On the Nonasymptotic Scaling Guarantee of Hyperparameter Estimation in Inhomogeneous, Weakly-Dependent Complex Network Dynamical Systems
Yi Yu, Yubo Hou, Yinchong Wang, Nan Zhang, Jianfeng Feng, Wenlian Lu
TL;DR
The paper tackles the challenge of establishing statistical consistency for hyperparameter estimation in large-scale, inhomogeneous complex network dynamical systems under a hierarchical Bayesian framework. It develops a measure-transport-based formulation with mean-type observations and proves nonasymptotic consistency bounds: first for i.i.d. nodes with a $1/\sqrt{n}$ rate and then for weakly-dependent nodes under $\beta$-mixing with polynomial decay, yielding a rate of $n^{-\lambda/(1+2\lambda)}$ that recovers the IID rate as dependence weakens. The methodology combines concentration-of-measure arguments, independent approximations (Rio), and empirical-process techniques (Dudley’s integral) to derive finite-sample guarantees. Numerical experiments on SIS and Spiking Neural Networks corroborate the theory, showing that estimation error decays as network size grows, thereby supporting the reliability of hierarchical Bayesian inference for large-scale networks in practice.
Abstract
Hierarchical Bayesian models are increasingly used in large, inhomogeneous complex network dynamical systems by modeling parameters as draws from a hyperparameter-governed distribution. However, theoretical guarantees for these estimates as the system size grows have been lacking. A critical concern is that hyperparameter estimation may diverge for larger networks, undermining the model's reliability. Formulating the system's evolution in a measure transport perspective, we propose a theoretical framework for estimating hyperparameters with mean-type observations, which are prevalent in many scientific applications. Our primary contribution is a nonasymptotic bound for the deviation of estimate of hyperparameters in inhomogeneous complex network dynamical systems with respect to network population size, which is established for a general family of optimization algorithms within a fixed observation duration.
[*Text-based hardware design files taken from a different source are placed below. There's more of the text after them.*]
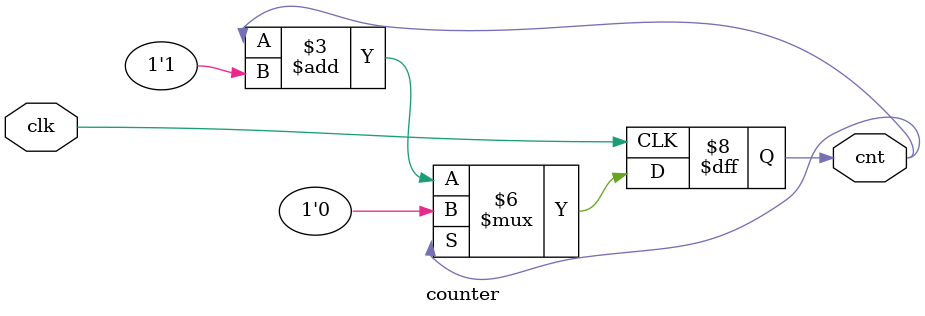
<source format=v>
module counter(clk,cnt);
    input clk;
    output reg cnt = 1'b0;
    always@(posedge clk) begin
        if(cnt == 1'b1)
            cnt <= 1'b0;
        else 
            cnt <= cnt + 1'b1;
    end
endmodule
</source>
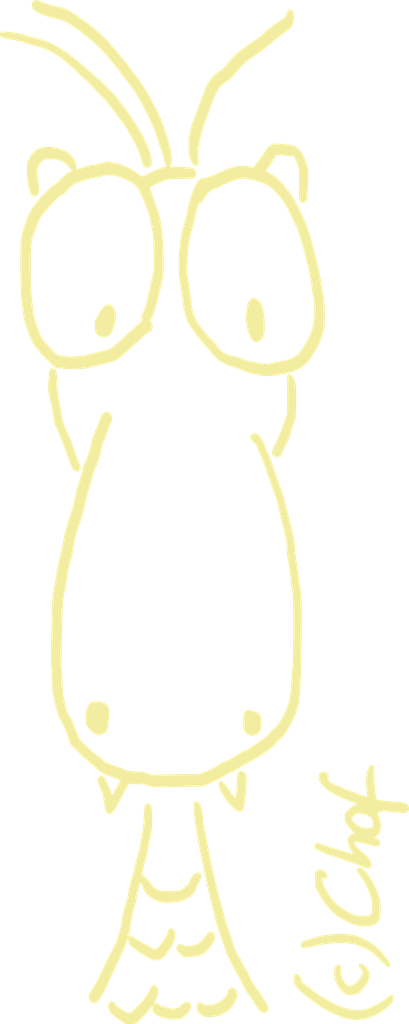
<source format=kicad_pcb>
(kicad_pcb (version 20221018) (generator pcbnew)

  (general
    (thickness 1.6)
  )

  (paper "A4")
  (title_block
    (company "chof.org")
  )

  (layers
    (0 "F.Cu" signal)
    (31 "B.Cu" signal)
    (32 "B.Adhes" user "B.Adhesive")
    (33 "F.Adhes" user "F.Adhesive")
    (34 "B.Paste" user)
    (35 "F.Paste" user)
    (36 "B.SilkS" user "B.Silkscreen")
    (37 "F.SilkS" user "F.Silkscreen")
    (38 "B.Mask" user)
    (39 "F.Mask" user)
    (40 "Dwgs.User" user "User.Drawings")
    (41 "Cmts.User" user "User.Comments")
    (42 "Eco1.User" user "User.Eco1")
    (43 "Eco2.User" user "User.Eco2")
    (44 "Edge.Cuts" user)
    (45 "Margin" user)
    (46 "B.CrtYd" user "B.Courtyard")
    (47 "F.CrtYd" user "F.Courtyard")
    (48 "B.Fab" user)
    (49 "F.Fab" user)
    (50 "User.1" user)
    (51 "User.2" user)
    (52 "User.3" user)
    (53 "User.4" user)
    (54 "User.5" user)
    (55 "User.6" user)
    (56 "User.7" user)
    (57 "User.8" user)
    (58 "User.9" user)
  )

  (setup
    (stackup
      (layer "F.SilkS" (type "Top Silk Screen"))
      (layer "F.Paste" (type "Top Solder Paste"))
      (layer "F.Mask" (type "Top Solder Mask") (thickness 0.01))
      (layer "F.Cu" (type "copper") (thickness 0.035))
      (layer "dielectric 1" (type "core") (thickness 1.51) (material "FR4") (epsilon_r 4.5) (loss_tangent 0.02))
      (layer "B.Cu" (type "copper") (thickness 0.035))
      (layer "B.Mask" (type "Bottom Solder Mask") (thickness 0.01))
      (layer "B.Paste" (type "Bottom Solder Paste"))
      (layer "B.SilkS" (type "Bottom Silk Screen"))
      (copper_finish "None")
      (dielectric_constraints no)
    )
    (pad_to_mask_clearance 0)
    (pcbplotparams
      (layerselection 0x00010fc_ffffffff)
      (plot_on_all_layers_selection 0x0000000_00000000)
      (disableapertmacros false)
      (usegerberextensions false)
      (usegerberattributes true)
      (usegerberadvancedattributes true)
      (creategerberjobfile true)
      (dashed_line_dash_ratio 12.000000)
      (dashed_line_gap_ratio 3.000000)
      (svgprecision 6)
      (plotframeref false)
      (viasonmask false)
      (mode 1)
      (useauxorigin false)
      (hpglpennumber 1)
      (hpglpenspeed 20)
      (hpglpendiameter 15.000000)
      (dxfpolygonmode true)
      (dxfimperialunits true)
      (dxfusepcbnewfont true)
      (psnegative false)
      (psa4output false)
      (plotreference true)
      (plotvalue true)
      (plotinvisibletext false)
      (sketchpadsonfab false)
      (subtractmaskfromsilk false)
      (outputformat 1)
      (mirror false)
      (drillshape 1)
      (scaleselection 1)
      (outputdirectory "")
    )
  )

  (net 0 "")

  (footprint "Chof747 Logos:LOGO small" (layer "F.Cu") (at 137.05 90.9))

)

</source>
While we firstly establish a consistency result for systems with independent nodes, our main result extends this guarantee to the more challenging and realistic setting of weakly-dependent nodes. We validate our theoretical findings with numerical experiments on two representative models: a Susceptible-Infected-Susceptible model and a Spiking Neuronal Network model. In both cases, the results confirm that the estimation error decreases as the network population size increases, aligning with our theoretical guarantees. This research proposes the foundational theory to ensure that hierarchical Bayesian methods are statistically consistent for large-scale inhomogeneous systems, filling a gap in this area of theoretical research and justifying their application in practice.